Switch "pose" to "camera" in the material from the line holding "pose: elev=136.6 azim=162.5" through the line holding "Dot at: (303, 321)", both included. Write out only those lines, with everything else left as it is.

— START OF Task material —

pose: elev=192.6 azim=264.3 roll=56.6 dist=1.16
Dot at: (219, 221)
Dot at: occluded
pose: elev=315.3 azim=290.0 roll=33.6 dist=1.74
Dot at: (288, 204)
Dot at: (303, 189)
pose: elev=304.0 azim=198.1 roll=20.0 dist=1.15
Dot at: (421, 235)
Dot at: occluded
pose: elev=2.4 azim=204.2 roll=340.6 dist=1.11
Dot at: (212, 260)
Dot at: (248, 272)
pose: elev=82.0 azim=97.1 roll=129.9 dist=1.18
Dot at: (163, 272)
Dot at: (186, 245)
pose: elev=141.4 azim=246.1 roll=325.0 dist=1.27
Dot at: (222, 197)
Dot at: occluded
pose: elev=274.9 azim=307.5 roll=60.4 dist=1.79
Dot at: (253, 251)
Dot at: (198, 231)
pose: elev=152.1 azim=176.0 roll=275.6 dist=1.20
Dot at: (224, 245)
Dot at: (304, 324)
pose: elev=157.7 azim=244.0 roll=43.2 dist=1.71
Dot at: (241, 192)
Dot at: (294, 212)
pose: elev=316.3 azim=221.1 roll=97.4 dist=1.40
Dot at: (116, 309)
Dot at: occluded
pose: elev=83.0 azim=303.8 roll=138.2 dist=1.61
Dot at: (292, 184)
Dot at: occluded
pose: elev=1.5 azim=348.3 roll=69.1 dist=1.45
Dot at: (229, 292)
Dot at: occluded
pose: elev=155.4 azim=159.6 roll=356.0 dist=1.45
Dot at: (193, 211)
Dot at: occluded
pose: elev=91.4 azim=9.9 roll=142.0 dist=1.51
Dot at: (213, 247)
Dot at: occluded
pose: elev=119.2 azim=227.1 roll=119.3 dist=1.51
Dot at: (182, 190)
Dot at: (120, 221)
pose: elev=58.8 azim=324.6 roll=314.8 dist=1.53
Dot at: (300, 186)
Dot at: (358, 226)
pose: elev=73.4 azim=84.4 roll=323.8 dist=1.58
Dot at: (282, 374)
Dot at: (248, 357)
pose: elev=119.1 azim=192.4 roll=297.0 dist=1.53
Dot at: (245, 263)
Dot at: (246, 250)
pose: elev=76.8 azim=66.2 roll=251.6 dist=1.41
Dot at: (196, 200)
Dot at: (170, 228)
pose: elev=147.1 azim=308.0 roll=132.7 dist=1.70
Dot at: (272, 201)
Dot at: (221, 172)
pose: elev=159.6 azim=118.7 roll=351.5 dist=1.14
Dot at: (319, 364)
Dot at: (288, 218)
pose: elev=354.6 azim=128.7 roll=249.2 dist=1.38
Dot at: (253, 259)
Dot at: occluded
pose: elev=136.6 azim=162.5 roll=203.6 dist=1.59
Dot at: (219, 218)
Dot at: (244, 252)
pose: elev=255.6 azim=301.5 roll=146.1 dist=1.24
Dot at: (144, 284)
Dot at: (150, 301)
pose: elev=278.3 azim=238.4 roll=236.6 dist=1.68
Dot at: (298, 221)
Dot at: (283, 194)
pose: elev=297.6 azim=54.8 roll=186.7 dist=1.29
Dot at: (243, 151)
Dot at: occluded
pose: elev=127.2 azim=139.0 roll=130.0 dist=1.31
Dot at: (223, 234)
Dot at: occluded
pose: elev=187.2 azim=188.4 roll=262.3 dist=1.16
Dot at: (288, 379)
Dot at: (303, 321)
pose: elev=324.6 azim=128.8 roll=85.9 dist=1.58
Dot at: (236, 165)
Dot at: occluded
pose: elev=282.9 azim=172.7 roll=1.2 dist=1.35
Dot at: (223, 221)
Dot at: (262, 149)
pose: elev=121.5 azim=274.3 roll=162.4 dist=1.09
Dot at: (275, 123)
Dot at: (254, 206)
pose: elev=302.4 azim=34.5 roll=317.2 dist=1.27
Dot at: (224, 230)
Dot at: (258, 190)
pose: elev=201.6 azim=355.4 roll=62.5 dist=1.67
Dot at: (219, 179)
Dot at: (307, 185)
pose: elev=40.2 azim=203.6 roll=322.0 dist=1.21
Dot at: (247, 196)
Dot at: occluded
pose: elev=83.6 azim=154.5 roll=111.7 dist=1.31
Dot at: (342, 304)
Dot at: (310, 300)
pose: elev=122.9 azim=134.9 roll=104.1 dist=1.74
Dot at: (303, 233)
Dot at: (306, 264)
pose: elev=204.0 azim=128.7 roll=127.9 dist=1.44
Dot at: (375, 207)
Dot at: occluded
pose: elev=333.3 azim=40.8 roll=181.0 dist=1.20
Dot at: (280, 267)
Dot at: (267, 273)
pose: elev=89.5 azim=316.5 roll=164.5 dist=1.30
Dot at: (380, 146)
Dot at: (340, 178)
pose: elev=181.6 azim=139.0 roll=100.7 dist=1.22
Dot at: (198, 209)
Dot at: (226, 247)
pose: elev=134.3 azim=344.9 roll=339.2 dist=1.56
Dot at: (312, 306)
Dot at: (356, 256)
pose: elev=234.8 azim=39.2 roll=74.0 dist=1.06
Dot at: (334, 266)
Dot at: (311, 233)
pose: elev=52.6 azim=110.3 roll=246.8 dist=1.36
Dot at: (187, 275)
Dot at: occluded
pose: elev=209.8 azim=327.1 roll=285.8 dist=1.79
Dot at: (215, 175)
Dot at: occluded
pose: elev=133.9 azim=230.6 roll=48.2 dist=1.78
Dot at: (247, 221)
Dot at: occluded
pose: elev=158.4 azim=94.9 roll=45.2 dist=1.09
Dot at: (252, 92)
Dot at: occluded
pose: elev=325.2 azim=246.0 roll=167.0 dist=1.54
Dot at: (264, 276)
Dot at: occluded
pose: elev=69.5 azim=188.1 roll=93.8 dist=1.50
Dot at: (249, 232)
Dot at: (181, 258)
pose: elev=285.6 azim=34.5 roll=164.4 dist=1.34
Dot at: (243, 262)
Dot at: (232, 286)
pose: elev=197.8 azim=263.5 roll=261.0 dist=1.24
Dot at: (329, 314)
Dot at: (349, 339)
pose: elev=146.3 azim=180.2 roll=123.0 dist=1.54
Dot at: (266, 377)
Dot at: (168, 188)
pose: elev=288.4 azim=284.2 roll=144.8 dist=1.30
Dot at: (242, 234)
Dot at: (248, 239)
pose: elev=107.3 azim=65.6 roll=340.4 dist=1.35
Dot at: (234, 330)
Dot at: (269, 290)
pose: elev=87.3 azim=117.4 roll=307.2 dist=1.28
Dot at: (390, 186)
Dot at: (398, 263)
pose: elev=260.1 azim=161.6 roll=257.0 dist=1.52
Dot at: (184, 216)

— END OF Task material —

#### Written response
camera: elev=136.6 azim=162.5 roll=203.6 dist=1.59
Dot at: (219, 218)
Dot at: (244, 252)
camera: elev=255.6 azim=301.5 roll=146.1 dist=1.24
Dot at: (144, 284)
Dot at: (150, 301)
camera: elev=278.3 azim=238.4 roll=236.6 dist=1.68
Dot at: (298, 221)
Dot at: (283, 194)
camera: elev=297.6 azim=54.8 roll=186.7 dist=1.29
Dot at: (243, 151)
Dot at: occluded
camera: elev=127.2 azim=139.0 roll=130.0 dist=1.31
Dot at: (223, 234)
Dot at: occluded
camera: elev=187.2 azim=188.4 roll=262.3 dist=1.16
Dot at: (288, 379)
Dot at: (303, 321)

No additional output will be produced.